Poezya przedstawia ją ułamkowo. Dla niéj kobieta jest sercem tylko. Namiętność, ożywiająca poetę, przenosi się na przedmioty jego obrazowania. Oświetlona wybuchem wulkanu, niekiedy obryzgana jego lawą, kobieta olbrzymieje: jest anielicą albo jędzą, Dyaną albo Eumenidą.

Wyrazistość jest koniecznym warunkiem powodzenia poezyi. Zdanie to zamieniło się w pewnik estetyczny. Słowo mniéj przyjazne staje się tu ukąszeniem żmii, uśmiech zwykły, pospolity – promieniem słońca, roznoszącym światło po całym wszechświecie... Mówić obojętnie niepodobna; trzeba grzmieć piorunami albo szeptać ciszéj od szmeru lilii, gdy głowę swą ku ziemi skłania. Chcąc zrozumieć poetę, musimy oddychać całą piersią, kochać jego miłością chociażby najszaleńszą, krwawić się jego bólami, rozpaczać całą słabością swéj duszy, dobywać z serca zarówno skarby uczuć najszlachetniejszych jak i najbardziéj wstrętnych, byle tylko dorównać téj skali natężenia umysłowego, jakiéj się od nas piewca domaga...

---*---

Ćwiczenie A = Przetłumacz na język angielski zdanie z tekstu o poezji: „Wyrazistość jest koniecznym warunkiem powodzenia poezyi.”
Ćwiczenie B = Wypisz z tekstu o poezji dosłowny fragment, który zaczyna się od słów zawierających „Wyrazistość jest koniecznym” i kończy się po słowach „nas piewca domaga...”.

(Dane dopasowania punktów kluczowych)
---*---

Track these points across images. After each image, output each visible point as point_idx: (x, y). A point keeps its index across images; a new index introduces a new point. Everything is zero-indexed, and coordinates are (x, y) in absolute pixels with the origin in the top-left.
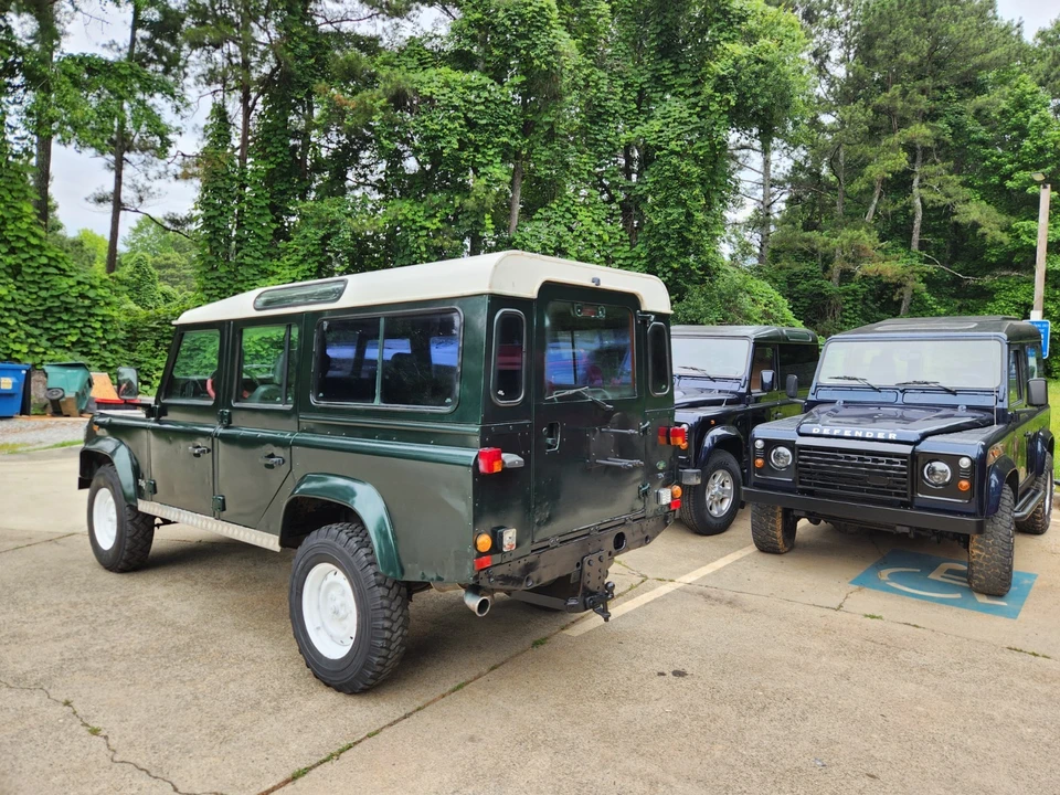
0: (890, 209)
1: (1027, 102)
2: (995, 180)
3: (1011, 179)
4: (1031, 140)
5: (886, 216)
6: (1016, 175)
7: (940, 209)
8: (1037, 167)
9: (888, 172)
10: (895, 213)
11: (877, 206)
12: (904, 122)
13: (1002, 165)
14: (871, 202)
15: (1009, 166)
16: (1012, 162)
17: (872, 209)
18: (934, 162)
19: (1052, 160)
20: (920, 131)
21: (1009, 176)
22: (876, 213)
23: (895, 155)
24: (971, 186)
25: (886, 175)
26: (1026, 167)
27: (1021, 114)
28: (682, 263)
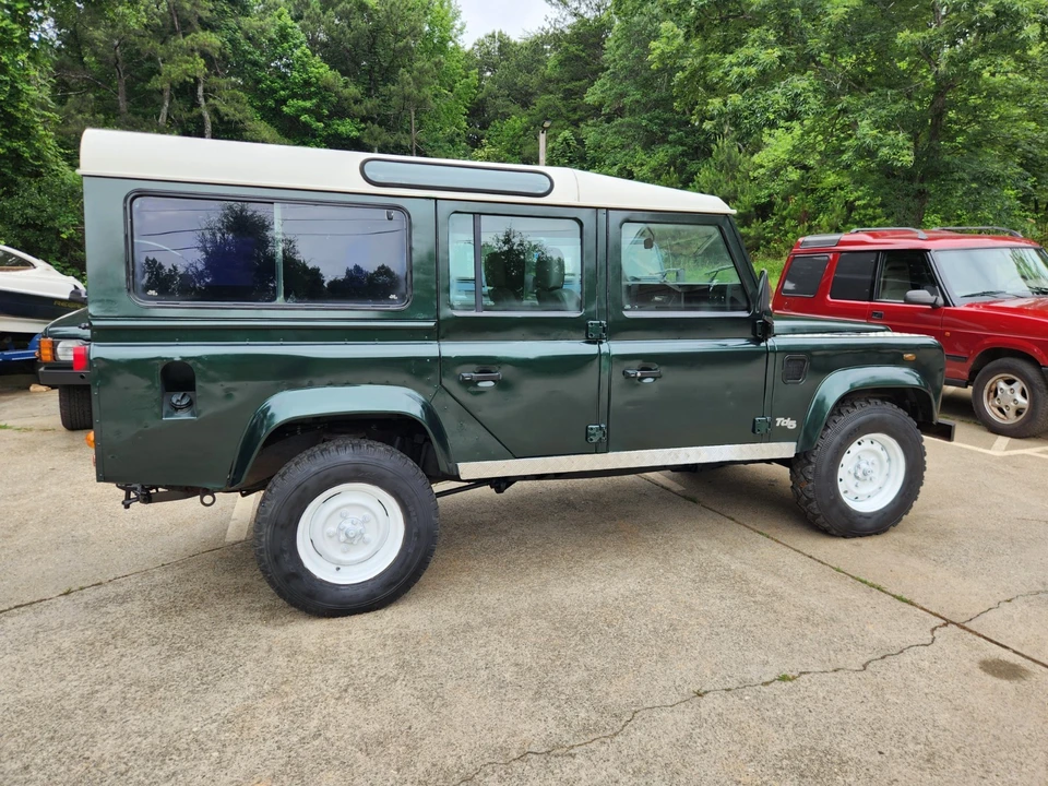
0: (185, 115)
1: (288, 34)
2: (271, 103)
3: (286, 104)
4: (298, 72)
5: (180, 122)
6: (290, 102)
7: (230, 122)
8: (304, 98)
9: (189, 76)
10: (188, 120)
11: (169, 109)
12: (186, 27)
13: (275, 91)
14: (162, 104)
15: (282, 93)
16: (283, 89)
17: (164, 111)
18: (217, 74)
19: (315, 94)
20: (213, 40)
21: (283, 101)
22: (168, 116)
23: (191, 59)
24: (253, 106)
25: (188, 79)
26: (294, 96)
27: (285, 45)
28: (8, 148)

---*---

Wynik zadania A = Expressiveness is a necessary condition for the success of poetry.

Wynik zadania B =
Wyrazistość jest koniecznym warunkiem powodzenia poezyi. Zdanie to zamieniło się w pewnik estetyczny. Słowo mniéj przyjazne staje się tu ukąszeniem żmii, uśmiech zwykły, pospolity – promieniem słońca, roznoszącym światło po całym wszechświecie... Mówić obojętnie niepodobna; trzeba grzmieć piorunami albo szeptać ciszéj od szmeru lilii, gdy głowę swą ku ziemi skłania. Chcąc zrozumieć poetę, musimy oddychać całą piersią, kochać jego miłością chociażby najszaleńszą, krwawić się jego bólami, rozpaczać całą słabością swéj duszy, dobywać z serca zarówno skarby uczuć najszlachetniejszych jak i najbardziéj wstrętnych, byle tylko dorównać téj skali natężenia umysłowego, jakiéj się od nas piewca domaga...